Portfolio Perspective –

Portfolio Perspective

March 16, 2023

Bank selloff lands on European shores

What happened

After days of U.S. banks being at the forefront of investor concerns, European financials are now leading the global market volatility, extending the recent concerns around the health of the banking system to Europe.

  • The European bank selloff was triggered by Credit Suisse (CS) when a large shareholder indicated they would not be adding to their position in the troubled bank. Even though these comments were specific to CS, which has been struggling for a few years due to its unique management and strategy challenges, they exacerbated the currently weak market sentiment surrounding the banking sector in general, ensnaring other European banks as well.
  • While the situation at CS seems to be idiosyncratic and not reflective of the broader European bank sector, the widespread selloff in European banks is illustrative of the current risk-off environment and the prospect for further volatility across global markets.
  • In response, the Swiss National Bank provided a liquidity line to CS overnight to help stabilize the company.
  Chart illustrates the cumulative return indexes comparing European financials to U.S. financial sector indexed at 100 as of 1/2/2023. Both sectors are flat to somewhat higher (European peaking around 116 the first week in March and the U.S. sector at around 105 at the same point, with both falling off to 100 for European and about 93 for U.S. financial sector as of March 15, 2023.

Our take

Even though CS has been acting as a “slow moving train wreck” with its own unique strategic challenges for the past several years, its latest headlines sent European financials tumbling across the region on contagion fears. This broader selloff in European financials is indicative of the current fragile sentiment across global markets, especially for banks as they manage through the unfolding fallout of the unprecedented rapid rise in sovereign bond yields, leading to weaker portfolios and fleeing deposits.

In such periods of stress, markets tend to gyrate back and forth on every development.
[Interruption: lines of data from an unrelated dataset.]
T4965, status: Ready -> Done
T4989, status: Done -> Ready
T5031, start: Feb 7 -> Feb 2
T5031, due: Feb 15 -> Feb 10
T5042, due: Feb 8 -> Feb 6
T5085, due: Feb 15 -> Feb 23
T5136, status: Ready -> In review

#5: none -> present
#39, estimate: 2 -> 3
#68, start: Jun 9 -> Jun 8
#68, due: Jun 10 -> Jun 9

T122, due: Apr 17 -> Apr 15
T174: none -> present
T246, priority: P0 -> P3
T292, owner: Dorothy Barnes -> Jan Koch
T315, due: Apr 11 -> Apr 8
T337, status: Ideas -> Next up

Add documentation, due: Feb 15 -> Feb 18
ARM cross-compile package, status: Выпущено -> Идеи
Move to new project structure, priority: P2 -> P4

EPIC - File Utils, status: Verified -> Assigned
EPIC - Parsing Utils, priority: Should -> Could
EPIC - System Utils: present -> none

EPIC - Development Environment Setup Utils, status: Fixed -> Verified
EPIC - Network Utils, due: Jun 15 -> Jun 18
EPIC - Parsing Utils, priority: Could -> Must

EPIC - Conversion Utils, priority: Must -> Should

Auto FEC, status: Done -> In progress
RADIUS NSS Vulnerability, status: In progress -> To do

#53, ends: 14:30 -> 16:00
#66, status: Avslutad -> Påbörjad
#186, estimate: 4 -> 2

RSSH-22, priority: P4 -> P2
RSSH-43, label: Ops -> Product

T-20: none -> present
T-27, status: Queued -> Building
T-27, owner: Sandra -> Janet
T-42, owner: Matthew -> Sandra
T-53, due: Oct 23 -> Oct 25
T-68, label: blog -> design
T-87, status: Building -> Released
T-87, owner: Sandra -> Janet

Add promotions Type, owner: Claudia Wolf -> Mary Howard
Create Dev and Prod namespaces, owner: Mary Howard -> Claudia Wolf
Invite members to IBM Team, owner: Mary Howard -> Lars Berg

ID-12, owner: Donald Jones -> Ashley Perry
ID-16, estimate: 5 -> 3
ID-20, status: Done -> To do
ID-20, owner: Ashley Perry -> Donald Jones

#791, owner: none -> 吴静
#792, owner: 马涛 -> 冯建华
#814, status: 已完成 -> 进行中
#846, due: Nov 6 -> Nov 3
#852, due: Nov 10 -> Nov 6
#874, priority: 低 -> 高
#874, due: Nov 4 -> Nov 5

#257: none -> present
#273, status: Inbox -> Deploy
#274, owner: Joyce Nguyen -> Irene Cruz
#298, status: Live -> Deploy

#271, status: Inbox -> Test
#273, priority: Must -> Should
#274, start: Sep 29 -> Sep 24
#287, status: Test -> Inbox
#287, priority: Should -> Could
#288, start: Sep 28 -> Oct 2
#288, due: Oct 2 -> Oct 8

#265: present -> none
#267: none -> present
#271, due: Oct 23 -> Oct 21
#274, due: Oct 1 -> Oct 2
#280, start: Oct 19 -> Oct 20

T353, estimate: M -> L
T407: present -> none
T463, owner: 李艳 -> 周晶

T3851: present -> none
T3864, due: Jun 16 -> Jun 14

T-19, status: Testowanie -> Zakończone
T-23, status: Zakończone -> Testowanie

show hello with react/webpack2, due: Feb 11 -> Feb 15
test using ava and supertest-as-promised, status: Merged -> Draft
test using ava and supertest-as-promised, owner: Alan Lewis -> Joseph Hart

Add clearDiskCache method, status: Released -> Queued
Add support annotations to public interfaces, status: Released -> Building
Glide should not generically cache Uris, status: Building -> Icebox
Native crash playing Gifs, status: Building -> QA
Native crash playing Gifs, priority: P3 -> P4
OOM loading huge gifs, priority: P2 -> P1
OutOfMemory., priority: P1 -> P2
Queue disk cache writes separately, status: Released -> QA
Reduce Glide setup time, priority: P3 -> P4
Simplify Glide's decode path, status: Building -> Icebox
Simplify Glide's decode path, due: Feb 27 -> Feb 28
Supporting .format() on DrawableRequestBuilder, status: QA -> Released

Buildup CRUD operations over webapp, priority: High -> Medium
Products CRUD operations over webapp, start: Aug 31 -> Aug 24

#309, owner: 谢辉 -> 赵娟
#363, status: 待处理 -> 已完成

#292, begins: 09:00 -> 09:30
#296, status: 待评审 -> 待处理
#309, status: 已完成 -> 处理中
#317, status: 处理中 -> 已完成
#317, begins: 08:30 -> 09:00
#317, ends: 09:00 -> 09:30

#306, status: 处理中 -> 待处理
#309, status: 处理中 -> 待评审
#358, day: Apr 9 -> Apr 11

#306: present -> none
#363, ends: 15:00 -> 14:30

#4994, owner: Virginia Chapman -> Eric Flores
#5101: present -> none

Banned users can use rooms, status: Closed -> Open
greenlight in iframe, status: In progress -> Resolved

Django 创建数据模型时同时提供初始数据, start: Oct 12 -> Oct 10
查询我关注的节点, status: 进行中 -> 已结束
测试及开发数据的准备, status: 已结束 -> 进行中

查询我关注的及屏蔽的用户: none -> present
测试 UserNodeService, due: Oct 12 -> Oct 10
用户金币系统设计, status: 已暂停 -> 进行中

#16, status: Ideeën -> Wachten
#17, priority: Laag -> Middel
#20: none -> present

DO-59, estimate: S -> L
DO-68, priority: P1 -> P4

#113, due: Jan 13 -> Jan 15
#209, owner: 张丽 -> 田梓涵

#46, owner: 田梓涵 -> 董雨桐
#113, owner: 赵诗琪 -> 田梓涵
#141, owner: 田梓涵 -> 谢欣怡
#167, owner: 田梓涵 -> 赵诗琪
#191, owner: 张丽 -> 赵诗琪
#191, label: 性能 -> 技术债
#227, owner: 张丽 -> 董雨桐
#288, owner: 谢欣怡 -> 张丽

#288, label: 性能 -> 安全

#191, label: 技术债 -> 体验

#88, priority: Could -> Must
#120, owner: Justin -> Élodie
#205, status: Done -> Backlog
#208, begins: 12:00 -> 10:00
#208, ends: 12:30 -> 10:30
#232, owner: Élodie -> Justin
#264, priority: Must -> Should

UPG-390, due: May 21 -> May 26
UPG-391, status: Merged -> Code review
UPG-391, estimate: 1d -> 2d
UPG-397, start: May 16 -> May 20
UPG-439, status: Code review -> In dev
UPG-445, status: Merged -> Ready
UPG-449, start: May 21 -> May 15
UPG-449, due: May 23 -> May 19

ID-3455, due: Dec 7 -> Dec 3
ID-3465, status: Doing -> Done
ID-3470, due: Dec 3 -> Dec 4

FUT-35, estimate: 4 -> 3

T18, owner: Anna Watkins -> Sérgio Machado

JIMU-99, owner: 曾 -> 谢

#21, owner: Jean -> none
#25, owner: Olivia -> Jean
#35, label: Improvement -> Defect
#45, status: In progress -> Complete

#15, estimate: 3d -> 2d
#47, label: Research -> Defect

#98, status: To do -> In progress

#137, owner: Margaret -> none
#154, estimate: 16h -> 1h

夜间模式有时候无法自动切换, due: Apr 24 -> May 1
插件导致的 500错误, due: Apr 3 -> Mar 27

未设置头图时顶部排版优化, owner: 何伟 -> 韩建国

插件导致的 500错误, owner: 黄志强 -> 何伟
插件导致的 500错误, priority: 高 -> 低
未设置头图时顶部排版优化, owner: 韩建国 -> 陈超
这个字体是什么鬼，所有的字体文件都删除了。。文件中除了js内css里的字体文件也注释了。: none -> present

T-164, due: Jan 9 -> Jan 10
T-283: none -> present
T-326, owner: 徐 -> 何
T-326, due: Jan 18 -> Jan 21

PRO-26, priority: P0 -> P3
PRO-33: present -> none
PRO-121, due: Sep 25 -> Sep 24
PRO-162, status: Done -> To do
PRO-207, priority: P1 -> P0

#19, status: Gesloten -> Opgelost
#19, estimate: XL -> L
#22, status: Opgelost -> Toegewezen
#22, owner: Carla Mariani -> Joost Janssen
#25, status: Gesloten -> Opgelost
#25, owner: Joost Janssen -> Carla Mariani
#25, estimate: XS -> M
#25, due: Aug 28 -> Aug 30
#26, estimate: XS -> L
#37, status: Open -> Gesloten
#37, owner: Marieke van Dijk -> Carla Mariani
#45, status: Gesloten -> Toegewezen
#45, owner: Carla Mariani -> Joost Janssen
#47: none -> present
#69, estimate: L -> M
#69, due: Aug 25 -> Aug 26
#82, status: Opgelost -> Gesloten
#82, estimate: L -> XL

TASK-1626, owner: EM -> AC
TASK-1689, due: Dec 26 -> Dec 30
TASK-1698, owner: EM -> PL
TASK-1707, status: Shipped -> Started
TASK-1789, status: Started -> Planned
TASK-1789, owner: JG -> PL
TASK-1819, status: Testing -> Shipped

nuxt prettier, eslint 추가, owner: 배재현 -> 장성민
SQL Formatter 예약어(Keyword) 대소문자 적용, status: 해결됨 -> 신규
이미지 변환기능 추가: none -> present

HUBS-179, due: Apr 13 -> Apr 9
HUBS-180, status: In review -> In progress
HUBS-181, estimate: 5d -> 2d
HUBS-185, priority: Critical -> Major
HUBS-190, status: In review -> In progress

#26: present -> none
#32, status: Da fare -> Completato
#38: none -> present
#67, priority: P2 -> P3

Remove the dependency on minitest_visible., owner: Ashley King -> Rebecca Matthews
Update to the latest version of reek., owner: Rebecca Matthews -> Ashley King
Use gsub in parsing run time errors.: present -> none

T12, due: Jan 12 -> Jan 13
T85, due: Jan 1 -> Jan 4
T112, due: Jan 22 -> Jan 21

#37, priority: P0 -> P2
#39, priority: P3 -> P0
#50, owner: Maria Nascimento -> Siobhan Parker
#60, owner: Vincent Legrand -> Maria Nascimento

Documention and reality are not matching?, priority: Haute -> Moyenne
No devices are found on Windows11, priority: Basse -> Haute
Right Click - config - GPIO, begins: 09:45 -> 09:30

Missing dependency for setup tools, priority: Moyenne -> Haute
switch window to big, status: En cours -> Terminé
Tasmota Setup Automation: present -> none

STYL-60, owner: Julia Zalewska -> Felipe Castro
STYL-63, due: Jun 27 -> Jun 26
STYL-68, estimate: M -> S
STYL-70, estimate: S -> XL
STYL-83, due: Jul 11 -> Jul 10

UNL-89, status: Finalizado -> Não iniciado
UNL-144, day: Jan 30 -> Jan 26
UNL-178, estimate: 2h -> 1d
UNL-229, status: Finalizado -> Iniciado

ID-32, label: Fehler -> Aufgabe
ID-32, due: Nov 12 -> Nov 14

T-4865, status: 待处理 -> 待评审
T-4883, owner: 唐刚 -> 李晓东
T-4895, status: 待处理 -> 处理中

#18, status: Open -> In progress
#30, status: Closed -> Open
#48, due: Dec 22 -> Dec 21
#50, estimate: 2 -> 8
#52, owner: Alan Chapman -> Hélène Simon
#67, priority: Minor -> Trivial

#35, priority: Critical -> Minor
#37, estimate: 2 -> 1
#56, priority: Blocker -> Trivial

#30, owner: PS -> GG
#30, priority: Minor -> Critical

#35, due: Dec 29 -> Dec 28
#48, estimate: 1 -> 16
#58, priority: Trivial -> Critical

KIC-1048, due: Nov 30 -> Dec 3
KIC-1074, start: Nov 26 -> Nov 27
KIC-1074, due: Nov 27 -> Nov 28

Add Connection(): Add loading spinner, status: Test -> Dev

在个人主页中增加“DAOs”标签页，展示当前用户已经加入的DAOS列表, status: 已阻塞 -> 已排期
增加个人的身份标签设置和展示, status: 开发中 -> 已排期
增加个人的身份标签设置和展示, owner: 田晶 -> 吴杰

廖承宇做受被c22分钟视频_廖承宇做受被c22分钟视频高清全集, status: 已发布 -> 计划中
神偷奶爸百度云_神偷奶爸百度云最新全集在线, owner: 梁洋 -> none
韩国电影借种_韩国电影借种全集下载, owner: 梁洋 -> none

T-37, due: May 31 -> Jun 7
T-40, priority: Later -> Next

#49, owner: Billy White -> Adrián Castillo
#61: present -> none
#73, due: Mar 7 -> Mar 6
For example, news of another European bank withdrawing swap line support for CS sent the sector and market lower, only to rebound off the lows on news that the Swiss National Bank provided a liquidity line to help stabilize the firm. While the panic in the financial sector is resurfacing fears of the 2007-2008 financial crisis, it is notable that regulators have some muscle memory and appear to be acting more decisively in response to the unfolding threats to the financial sector.